The “rules” of how your Dining Plan credits apply vary wildly from restaurant to restaurant, and some places have different contracts and arrangements with Walt Disney World, none of which is transparent to you as a hungry guest until you show up and try to order something. We found the best plan of attack is to be up-front and say “i have a dining plan. Which things can i eat?” at every single eatery. Just be prepared to hear Floridians brutally mispronouncing “entree” all week long.

Rank Food, Ranked

Here are some quick picks for the best and worst food places we tried on our vacation, keeping in mind that “best” is slightly worse than the worst thing you’ve ever eaten.

“Best” places to eat at Walt Disney World

  • Hoop-Dee-Doo Revue at Pioneer Hall (fried chicken and ribs. This was the only meal i legitimately enjoyed all week.)
  • Mama Melrose’s Ristorante Italiano at Hollywood Studios (this is the best restaurant in the whole WDW joint, hands down.)
  • Columbia Harbour House at the Magic Kingdom (it’s hard to screw up deep fried chicken, fish, and fries … try as they might. The chocolate cake is a travesty.)
  • Plaza Ice Cream Parlour at the Magic Kingdom (enormous ice cream sandwiches are a very efficient use of Dining Plan snack credits)
  • Yak & Yeti at Animal Kingdom (if you’ve botched your dining plan, you can buy chicken fried rice with your snack credits, and it will keep your stomach full for a good chunk of the day.

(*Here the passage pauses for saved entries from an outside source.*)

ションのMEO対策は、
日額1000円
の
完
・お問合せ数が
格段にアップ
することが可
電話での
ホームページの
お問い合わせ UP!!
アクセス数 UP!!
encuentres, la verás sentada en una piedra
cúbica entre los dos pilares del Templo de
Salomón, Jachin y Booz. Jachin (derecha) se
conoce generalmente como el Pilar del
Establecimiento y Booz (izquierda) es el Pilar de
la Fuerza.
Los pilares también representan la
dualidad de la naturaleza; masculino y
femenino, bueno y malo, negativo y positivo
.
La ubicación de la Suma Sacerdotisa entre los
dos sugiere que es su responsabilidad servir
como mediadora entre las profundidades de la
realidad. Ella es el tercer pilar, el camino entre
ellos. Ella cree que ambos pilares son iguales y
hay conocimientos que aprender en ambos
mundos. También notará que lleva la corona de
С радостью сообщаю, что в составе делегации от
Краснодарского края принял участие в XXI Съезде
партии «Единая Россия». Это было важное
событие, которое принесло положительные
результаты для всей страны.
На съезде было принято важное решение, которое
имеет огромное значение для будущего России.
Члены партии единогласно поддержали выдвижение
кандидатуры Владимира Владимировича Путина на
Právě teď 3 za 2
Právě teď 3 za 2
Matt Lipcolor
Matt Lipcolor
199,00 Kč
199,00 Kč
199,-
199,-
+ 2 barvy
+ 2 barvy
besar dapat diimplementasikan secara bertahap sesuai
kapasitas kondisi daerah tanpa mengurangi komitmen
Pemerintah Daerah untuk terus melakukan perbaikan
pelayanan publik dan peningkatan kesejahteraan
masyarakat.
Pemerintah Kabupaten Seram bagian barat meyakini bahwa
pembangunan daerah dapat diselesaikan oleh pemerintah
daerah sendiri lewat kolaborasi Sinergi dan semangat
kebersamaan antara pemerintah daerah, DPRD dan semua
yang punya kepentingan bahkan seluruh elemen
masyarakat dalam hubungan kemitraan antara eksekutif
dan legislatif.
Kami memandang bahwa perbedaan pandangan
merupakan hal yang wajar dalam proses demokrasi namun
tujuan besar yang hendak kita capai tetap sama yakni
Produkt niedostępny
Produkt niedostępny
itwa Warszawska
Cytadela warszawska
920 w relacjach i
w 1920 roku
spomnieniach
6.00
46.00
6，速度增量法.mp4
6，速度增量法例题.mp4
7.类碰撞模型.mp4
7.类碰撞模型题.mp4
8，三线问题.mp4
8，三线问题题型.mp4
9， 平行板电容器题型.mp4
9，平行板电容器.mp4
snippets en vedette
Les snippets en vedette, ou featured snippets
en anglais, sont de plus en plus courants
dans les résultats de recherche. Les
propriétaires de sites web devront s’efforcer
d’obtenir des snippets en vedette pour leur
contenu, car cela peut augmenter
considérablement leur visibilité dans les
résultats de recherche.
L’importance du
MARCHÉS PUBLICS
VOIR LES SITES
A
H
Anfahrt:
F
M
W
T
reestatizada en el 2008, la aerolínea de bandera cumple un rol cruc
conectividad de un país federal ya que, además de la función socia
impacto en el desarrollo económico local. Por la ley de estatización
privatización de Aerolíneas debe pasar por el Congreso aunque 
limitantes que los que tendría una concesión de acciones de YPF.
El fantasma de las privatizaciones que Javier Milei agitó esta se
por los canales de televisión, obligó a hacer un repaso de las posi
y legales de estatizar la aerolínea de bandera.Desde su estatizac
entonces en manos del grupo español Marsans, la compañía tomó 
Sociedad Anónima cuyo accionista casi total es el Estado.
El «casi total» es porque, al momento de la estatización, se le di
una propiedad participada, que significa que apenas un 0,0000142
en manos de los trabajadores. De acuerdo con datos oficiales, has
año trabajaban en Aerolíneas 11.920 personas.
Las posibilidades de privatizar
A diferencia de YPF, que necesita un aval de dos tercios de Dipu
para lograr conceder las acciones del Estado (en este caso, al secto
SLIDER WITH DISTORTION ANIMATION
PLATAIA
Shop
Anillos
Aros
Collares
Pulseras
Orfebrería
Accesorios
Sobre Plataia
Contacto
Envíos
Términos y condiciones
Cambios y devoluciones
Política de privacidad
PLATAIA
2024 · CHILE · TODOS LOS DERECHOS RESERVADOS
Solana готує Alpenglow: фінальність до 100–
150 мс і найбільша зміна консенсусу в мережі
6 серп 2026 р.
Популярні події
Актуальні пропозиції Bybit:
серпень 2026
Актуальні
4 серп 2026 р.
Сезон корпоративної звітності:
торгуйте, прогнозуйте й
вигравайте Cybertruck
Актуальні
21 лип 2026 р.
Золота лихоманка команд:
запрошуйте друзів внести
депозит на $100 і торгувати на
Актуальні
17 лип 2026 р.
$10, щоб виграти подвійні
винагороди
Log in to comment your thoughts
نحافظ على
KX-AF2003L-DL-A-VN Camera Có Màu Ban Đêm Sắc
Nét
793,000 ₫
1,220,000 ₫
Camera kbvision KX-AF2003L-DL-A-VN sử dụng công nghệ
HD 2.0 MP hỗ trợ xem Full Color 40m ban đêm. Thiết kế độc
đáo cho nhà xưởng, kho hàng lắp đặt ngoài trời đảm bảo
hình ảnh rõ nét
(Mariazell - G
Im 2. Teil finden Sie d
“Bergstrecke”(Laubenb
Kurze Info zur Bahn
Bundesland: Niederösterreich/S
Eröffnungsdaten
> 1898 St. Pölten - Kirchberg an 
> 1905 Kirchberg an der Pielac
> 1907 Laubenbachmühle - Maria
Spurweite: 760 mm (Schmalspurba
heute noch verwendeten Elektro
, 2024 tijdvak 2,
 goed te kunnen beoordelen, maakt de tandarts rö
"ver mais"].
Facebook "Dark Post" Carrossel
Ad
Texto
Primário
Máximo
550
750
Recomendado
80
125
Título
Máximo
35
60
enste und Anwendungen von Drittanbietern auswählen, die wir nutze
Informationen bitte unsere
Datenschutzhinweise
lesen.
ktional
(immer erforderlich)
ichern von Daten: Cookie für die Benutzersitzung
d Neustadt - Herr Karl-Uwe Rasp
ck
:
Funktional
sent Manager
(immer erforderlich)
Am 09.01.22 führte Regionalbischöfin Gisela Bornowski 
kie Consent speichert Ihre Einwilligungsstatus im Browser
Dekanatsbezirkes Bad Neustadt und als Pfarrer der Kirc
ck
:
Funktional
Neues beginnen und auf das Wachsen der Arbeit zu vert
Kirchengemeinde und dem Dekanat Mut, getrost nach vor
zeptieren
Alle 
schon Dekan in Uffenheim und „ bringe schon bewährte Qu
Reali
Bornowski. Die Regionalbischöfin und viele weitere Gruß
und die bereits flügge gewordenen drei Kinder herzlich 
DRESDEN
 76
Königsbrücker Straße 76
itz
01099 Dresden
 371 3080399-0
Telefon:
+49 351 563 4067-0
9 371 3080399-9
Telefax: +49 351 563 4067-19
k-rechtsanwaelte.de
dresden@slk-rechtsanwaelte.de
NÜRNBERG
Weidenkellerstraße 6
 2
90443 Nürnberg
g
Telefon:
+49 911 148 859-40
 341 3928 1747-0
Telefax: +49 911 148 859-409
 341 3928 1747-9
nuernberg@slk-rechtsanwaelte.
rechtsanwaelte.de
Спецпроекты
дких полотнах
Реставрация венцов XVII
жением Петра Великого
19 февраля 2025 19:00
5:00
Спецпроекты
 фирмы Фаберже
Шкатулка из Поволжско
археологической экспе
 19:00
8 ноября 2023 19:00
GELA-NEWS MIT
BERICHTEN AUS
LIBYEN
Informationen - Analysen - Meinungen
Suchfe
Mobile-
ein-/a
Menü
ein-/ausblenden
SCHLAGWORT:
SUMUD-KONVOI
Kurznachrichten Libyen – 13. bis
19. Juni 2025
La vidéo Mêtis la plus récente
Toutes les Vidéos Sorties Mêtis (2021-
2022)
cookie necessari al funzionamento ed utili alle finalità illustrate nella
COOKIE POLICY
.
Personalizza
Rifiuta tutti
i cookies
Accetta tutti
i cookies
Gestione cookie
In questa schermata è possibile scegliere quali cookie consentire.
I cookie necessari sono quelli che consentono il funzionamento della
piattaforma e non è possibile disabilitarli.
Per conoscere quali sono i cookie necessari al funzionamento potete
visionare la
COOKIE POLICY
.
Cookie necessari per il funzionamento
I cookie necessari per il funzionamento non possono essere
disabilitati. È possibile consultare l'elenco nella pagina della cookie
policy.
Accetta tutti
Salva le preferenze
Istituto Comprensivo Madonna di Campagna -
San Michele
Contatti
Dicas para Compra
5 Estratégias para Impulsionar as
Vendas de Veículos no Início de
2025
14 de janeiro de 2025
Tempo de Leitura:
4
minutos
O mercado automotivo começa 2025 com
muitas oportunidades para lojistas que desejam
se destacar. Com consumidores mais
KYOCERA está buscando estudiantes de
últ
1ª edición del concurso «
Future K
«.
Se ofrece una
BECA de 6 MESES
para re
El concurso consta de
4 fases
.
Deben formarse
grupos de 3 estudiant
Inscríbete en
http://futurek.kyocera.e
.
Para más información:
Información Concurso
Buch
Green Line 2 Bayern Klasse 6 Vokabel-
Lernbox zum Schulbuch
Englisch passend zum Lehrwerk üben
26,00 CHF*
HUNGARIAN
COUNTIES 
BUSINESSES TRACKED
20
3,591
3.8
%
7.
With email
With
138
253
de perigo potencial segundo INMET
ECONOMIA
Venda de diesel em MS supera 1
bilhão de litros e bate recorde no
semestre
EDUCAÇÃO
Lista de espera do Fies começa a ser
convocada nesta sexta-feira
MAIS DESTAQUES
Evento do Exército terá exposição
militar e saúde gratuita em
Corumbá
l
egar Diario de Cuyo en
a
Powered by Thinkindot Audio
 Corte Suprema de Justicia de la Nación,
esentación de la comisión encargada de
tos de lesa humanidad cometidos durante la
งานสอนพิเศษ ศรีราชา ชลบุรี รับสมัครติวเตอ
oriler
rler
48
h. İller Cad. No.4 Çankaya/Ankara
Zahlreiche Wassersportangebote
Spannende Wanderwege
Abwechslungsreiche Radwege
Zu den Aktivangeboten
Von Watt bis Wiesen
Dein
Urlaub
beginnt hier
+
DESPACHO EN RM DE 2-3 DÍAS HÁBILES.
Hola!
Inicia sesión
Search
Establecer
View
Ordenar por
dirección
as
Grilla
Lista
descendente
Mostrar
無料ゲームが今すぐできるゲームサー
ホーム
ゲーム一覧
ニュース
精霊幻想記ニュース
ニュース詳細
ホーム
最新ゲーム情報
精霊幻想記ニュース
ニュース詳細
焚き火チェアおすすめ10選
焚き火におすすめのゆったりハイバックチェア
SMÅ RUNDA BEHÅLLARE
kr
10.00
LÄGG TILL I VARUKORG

Their curry special was surprisingly capable.)
  • Worst places to eat at Walt Disney World

    It's just like the movie, except it's dimly lit and packed with throngs of sweaty tourists drinking nine dollar Cokes.

    It’s just like the movie, except it’s dimly lit and packed with throngs of sweaty tourists drinking nine dollar Cokes.

  • the snack stand outside Gaston’s Tavern at the Magic Kingdom (is it turkey or ham? i suppose it doesn’t matter. You won’t be able to finish it anyway.)
  • Cinderella’s Royal Table at the Magic Kingdom (the money you pay to eat inside Cinderella’s castle all goes toward saying you ate inside Cinderella’s castle. None of the value is in the fast food-quality grub)
  • Be Our Guest at the Magic Kingdom (we were there for breakfast. Fast food served from carts in a pretty, but extremely noisy food hall. Too dark to take pictures.)
  • any place that sold macaroni and cheese (If the food at Walt Disney World isn’t enough to put you off your food, then looking at the food is. The day-glo mac n’ cheese was the worst offender here)
  • Cape May Cafe at the Beach Club Resort (all you can eat, which i guarantee won’t be very much)
  • i love you so much that i'm willing to choke back this diarrhea tsunami long enough to take this picture.

    i love you so much that i’m willing to choke back this diarrhea tsunami long enough to take this picture.